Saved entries

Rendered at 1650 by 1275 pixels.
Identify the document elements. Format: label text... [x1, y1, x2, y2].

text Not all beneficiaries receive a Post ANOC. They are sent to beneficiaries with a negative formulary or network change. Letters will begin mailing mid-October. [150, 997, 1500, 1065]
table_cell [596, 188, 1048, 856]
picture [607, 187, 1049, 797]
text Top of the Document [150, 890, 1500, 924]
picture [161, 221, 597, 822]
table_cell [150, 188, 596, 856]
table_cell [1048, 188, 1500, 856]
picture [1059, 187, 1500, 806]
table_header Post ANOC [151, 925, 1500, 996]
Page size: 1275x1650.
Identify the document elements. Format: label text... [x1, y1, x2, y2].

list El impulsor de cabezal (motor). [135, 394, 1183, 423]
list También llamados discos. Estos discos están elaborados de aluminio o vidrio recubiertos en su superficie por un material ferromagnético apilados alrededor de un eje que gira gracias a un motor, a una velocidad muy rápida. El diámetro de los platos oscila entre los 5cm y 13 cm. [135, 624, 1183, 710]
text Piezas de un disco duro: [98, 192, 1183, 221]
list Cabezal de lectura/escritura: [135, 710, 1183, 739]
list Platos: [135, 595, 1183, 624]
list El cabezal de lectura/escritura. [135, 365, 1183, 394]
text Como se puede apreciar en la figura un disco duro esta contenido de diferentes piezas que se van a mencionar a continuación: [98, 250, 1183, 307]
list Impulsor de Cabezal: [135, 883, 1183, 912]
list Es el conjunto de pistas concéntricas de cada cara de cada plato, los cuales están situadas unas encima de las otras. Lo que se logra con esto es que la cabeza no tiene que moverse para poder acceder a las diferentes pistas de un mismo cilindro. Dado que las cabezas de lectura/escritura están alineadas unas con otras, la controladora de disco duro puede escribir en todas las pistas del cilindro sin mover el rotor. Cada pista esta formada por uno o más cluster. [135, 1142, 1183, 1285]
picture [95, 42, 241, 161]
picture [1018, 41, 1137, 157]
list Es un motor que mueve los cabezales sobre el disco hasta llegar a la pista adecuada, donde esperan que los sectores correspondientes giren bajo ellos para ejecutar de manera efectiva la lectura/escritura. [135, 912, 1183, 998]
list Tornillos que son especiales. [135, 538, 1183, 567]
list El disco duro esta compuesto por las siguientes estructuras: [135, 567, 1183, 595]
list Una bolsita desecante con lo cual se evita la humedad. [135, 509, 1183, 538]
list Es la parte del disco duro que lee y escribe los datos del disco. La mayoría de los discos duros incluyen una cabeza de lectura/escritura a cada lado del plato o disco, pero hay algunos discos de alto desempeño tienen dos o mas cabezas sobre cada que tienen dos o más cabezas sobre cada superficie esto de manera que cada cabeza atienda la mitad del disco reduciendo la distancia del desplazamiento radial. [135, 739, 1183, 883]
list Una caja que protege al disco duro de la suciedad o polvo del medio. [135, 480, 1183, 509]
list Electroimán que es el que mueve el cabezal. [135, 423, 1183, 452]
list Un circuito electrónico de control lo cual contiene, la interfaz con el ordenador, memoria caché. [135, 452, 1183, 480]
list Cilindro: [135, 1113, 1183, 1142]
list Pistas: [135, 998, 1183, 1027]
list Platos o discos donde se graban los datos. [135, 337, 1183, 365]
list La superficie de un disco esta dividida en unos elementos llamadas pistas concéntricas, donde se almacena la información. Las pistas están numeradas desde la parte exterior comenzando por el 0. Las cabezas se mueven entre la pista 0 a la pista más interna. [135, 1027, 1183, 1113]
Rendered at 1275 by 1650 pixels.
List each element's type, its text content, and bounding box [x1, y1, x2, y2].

What you should do: Wherever a line in the data above holds "para", copy that line.

Exercise output:
list Es el conjunto de pistas concéntricas de cada cara de cada plato, los cuales están situadas unas encima de las otras. Lo que se logra con esto es que la cabeza no tiene que moverse para poder acceder a las diferentes pistas de un mismo cilindro. Dado que las cabezas de lectura/escritura están alineadas unas con otras, la controladora de disco duro puede escribir en todas las pistas del cilindro sin mover el rotor. Cada pista esta formada por uno o más cluster. [135, 1142, 1183, 1285]
list Es un motor que mueve los cabezales sobre el disco hasta llegar a la pista adecuada, donde esperan que los sectores correspondientes giren bajo ellos para ejecutar de manera efectiva la lectura/escritura. [135, 912, 1183, 998]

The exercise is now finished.